** DATA FOR PROCESSING follows **
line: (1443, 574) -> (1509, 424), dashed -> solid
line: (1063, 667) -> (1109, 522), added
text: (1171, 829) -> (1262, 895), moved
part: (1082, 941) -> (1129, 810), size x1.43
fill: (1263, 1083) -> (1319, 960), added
** End of DATA FOR PROCESSING **
** DATA FOR PROCESSING follows **
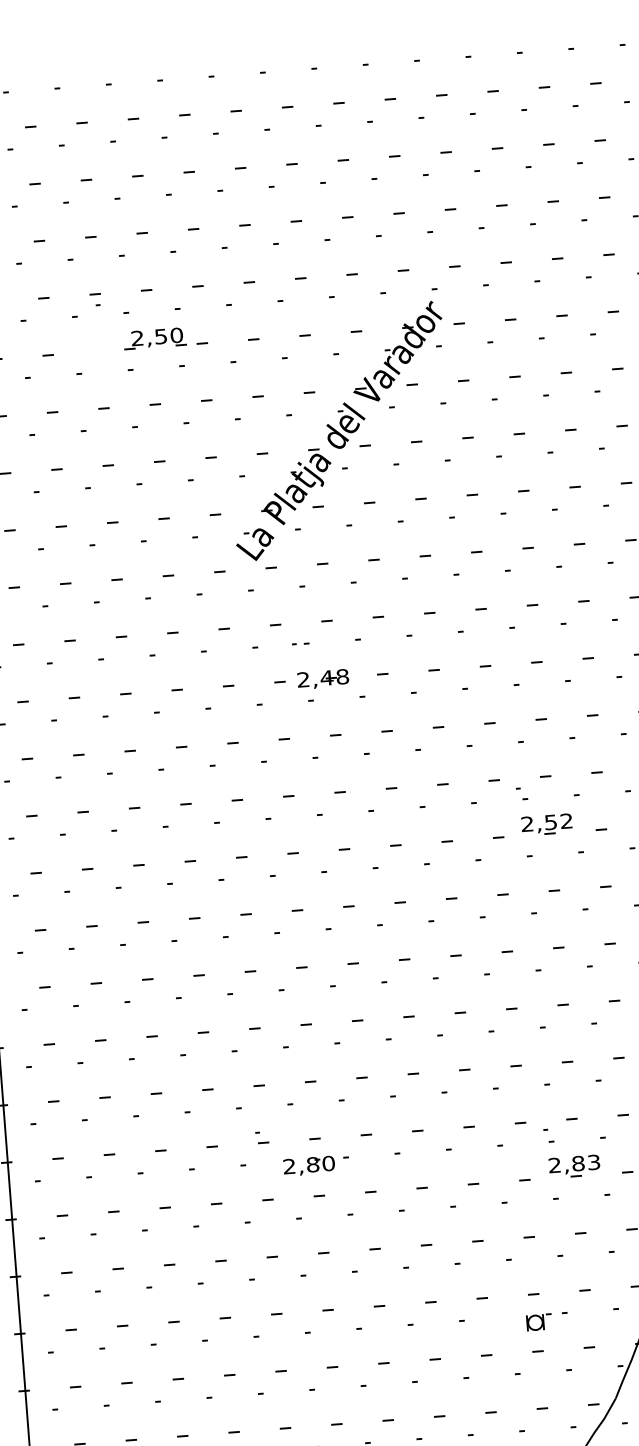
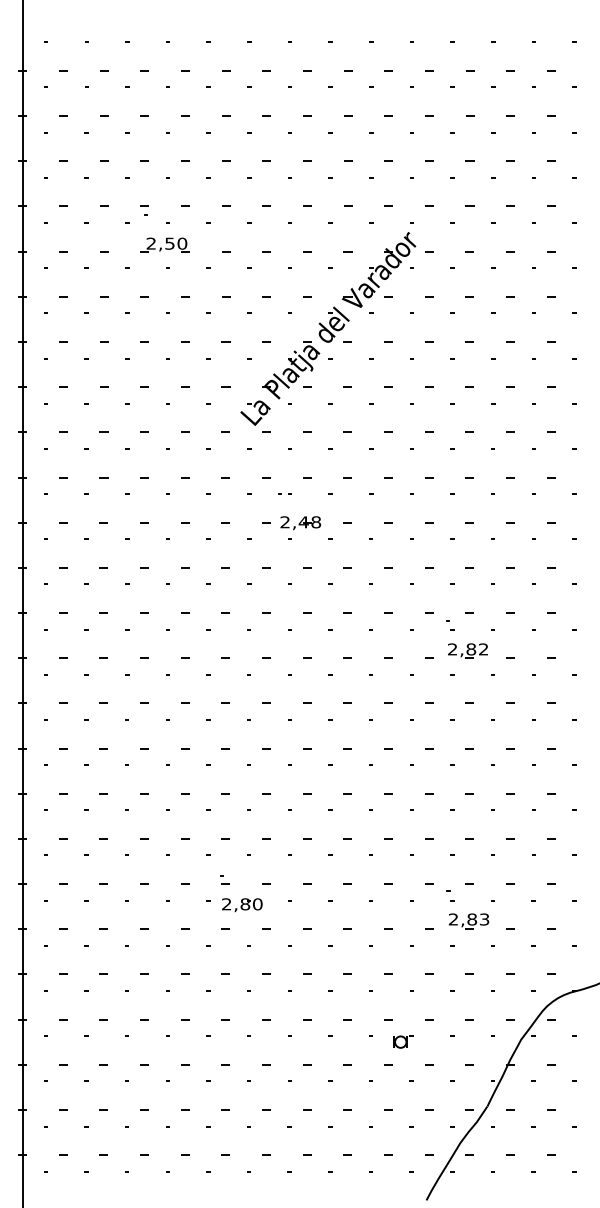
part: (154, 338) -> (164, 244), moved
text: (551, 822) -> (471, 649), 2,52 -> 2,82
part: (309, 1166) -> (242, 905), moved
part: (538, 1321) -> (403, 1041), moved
** End of DATA FOR PROCESSING **
** DATA FOR PROCESSING follows **
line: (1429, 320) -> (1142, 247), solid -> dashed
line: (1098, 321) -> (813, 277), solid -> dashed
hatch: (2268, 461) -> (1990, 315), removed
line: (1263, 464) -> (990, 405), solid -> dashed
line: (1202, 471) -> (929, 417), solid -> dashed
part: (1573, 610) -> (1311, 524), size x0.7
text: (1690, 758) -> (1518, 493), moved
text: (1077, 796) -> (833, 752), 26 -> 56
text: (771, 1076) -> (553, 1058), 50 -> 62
** End of DATA FOR PROCESSING **
| WORK REQUEST |
From the data above, reproduce word for word the lines running from the line with "part: (309, 1166) -> (242, 905), moved" to the line with "part: (538, 1321) -> (403, 1041), moved", ends included.

| SOLUTION TO THIS TASK |
part: (309, 1166) -> (242, 905), moved
part: (538, 1321) -> (403, 1041), moved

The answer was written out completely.